Now, I will go to join the two databases in a unique archive and to generate the sacrifice rate
data <- cbind(cases, deaths)
data$time <- as.numeric(as.factor(data$Date))
data<-data %>% mutate(sacrifice = ifelse(cumulative_deaths==0 | cumulative_cases ==0,
0, cumulative_deaths/cumulative_cases),
Date_infection = mdy(Date))
the database has information from 1/1/2020 to the current date. The descriptive statistics of the sacrifice rate can be seen in table below:
dt<-data%>%
group_by(country)%>%
summarise_at(vars(sacrifice), funs(mean, max, min, sd))
## Warning: funs() is soft deprecated as of dplyr 0.8.0
## Please use a list of either functions or lambdas:
##
## # Simple named list:
## list(mean = mean, median = median)
##
## # Auto named with `tibble::lst()`:
## tibble::lst(mean, median)
##
## # Using lambdas
## list(~ mean(., trim = .2), ~ median(., na.rm = TRUE))

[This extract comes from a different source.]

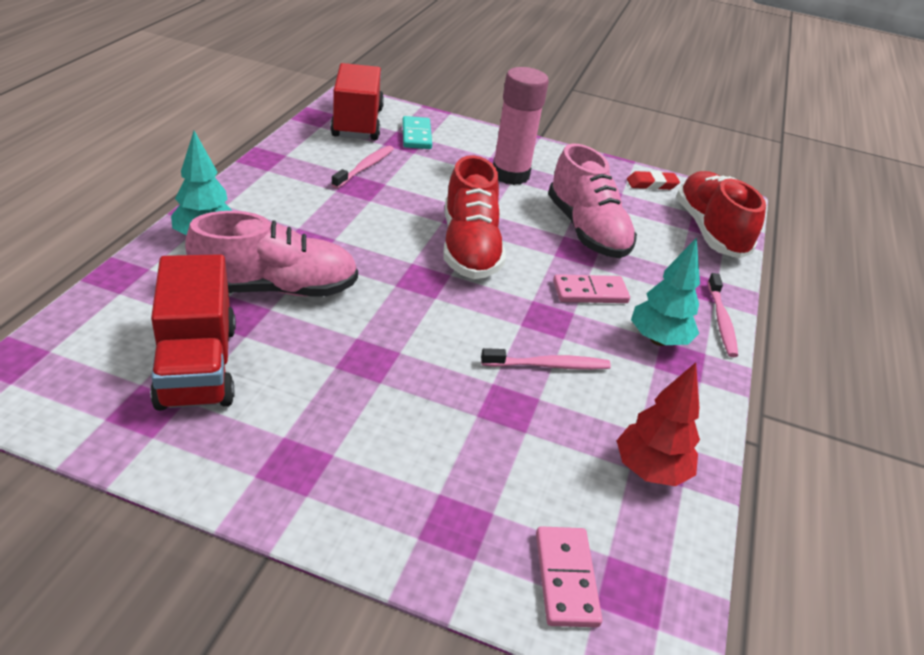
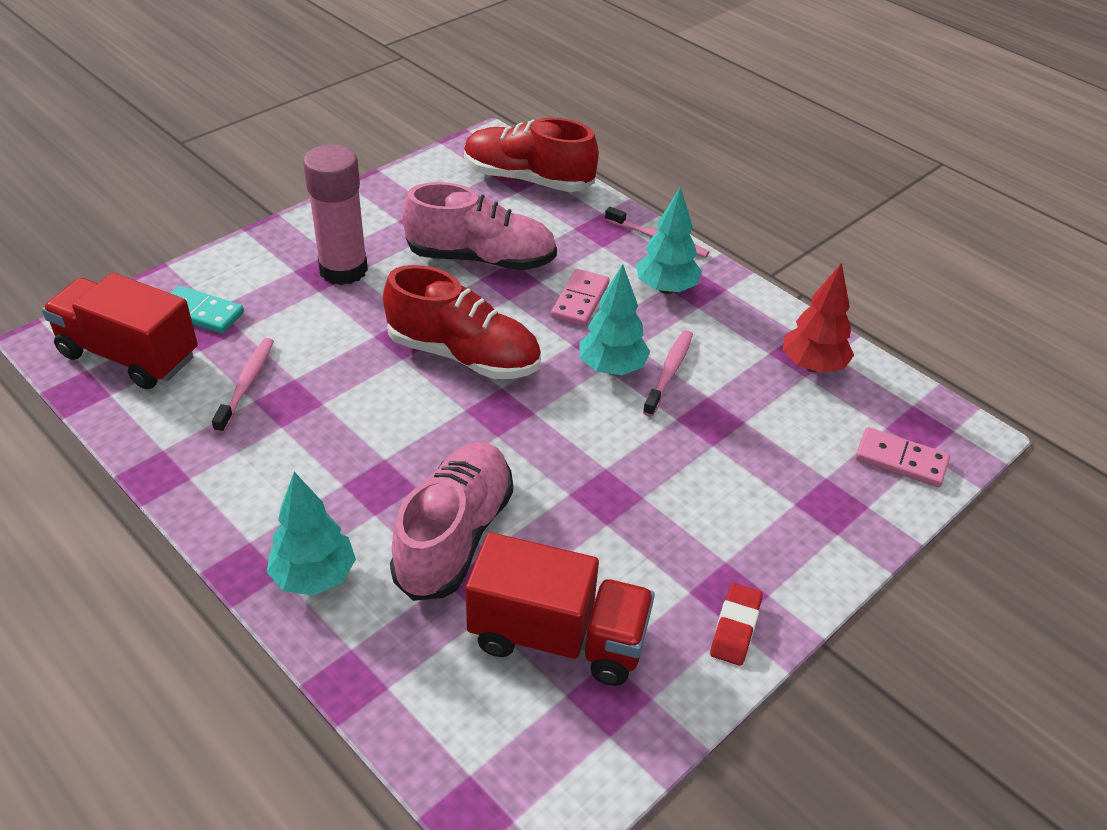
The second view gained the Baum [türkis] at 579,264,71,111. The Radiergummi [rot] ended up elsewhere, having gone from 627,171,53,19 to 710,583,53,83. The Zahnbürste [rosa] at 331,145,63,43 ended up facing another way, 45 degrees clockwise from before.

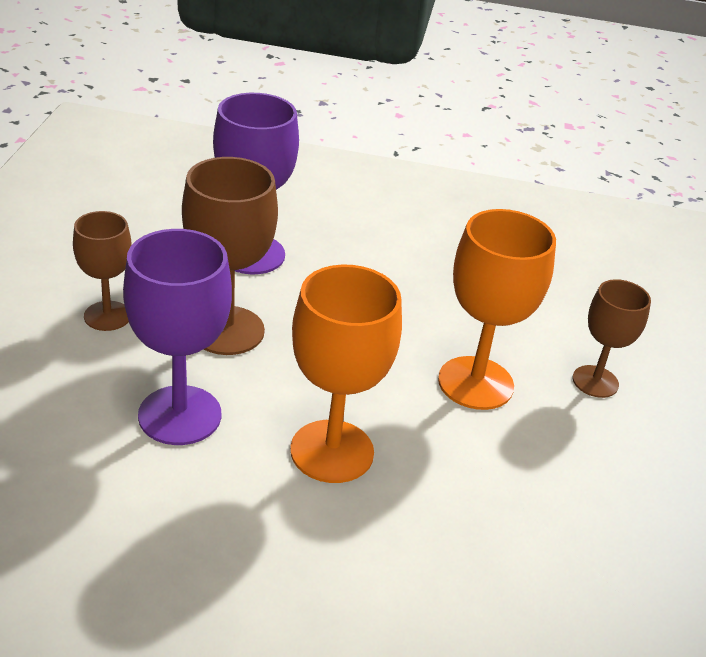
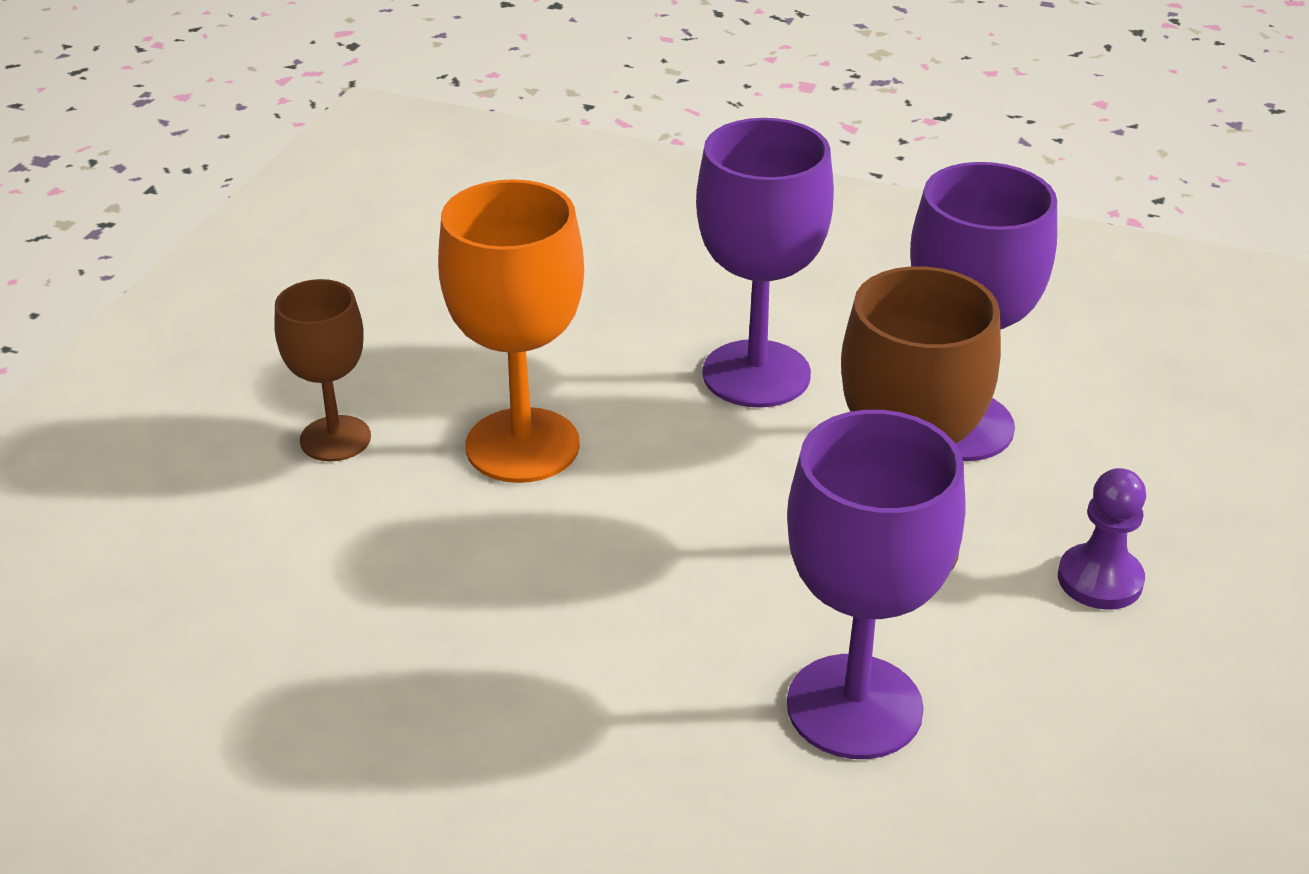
Where the Kelch [braun] stood at 73,211,59,120, the Bauer [lila] came to stand at 1058,468,88,142. What was the Kelch [orange] at 290,264,112,219 turned into the Kelch [lila] at 696,118,138,290.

## This warning is displayed once per session.
show(dt)
## # A tibble: 7 x 5
## country mean max min sd
## <chr> <dbl> <dbl> <dbl> <dbl>
## 1 Brazil 0.00682 0.0437 0 0.0130
## 2 China 0.00974 1 0 0.0255
## 3 France 0.00495 0.111 0 0.0163
## 4 Germany 0.00222 0.0158 0 0.00401
## 5 Iran 0.0636 1 0 0.128
## 6 Italy 0.0421 0.123 0 0.0438
## 7 Japan 0.0163 0.0372 0 0.0131
Now, I will go to plot the sacrifice rate by country in the script below. The points in the plot increase according to the number of confirmed cases in each country.

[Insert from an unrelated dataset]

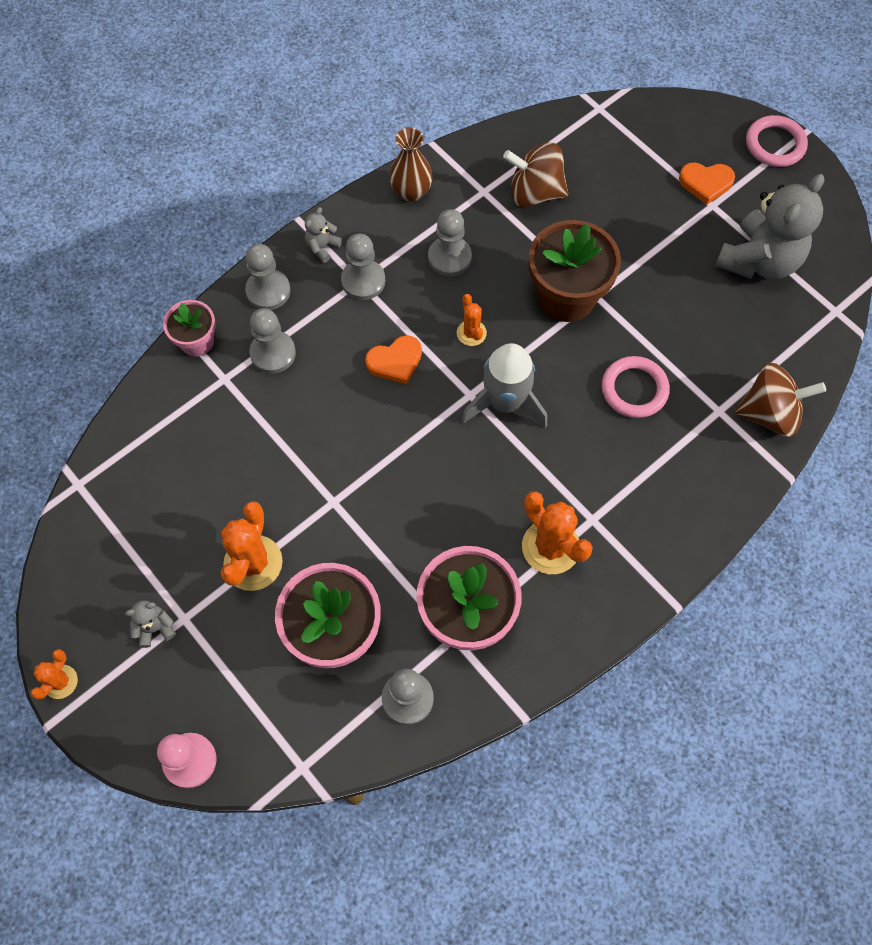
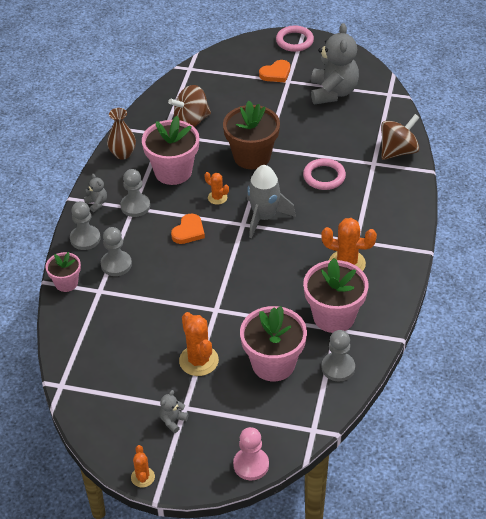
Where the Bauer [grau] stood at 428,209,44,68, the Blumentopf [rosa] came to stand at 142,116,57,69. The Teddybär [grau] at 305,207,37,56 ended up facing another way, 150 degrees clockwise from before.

ggplotly(ggplot(data=data, aes(x = time, y = sacrifice, group = cumulative_cases, color = country, size = cumulative_cases)) +
geom_point(aes(frame = time, ids = country)) +
ylim(0,0.25)+ theme_classic() +
scale_x_log10()) %>%
animation_opts(
1000, easing = "elastic", redraw = FALSE)
## Warning: Ignoring unknown aesthetics: frame, ids
If you live in Italy or Iran, you have more probability of dying from problems arising from the new COVID-19. For now, to live in Brazil, Germany or France is a comfortable option.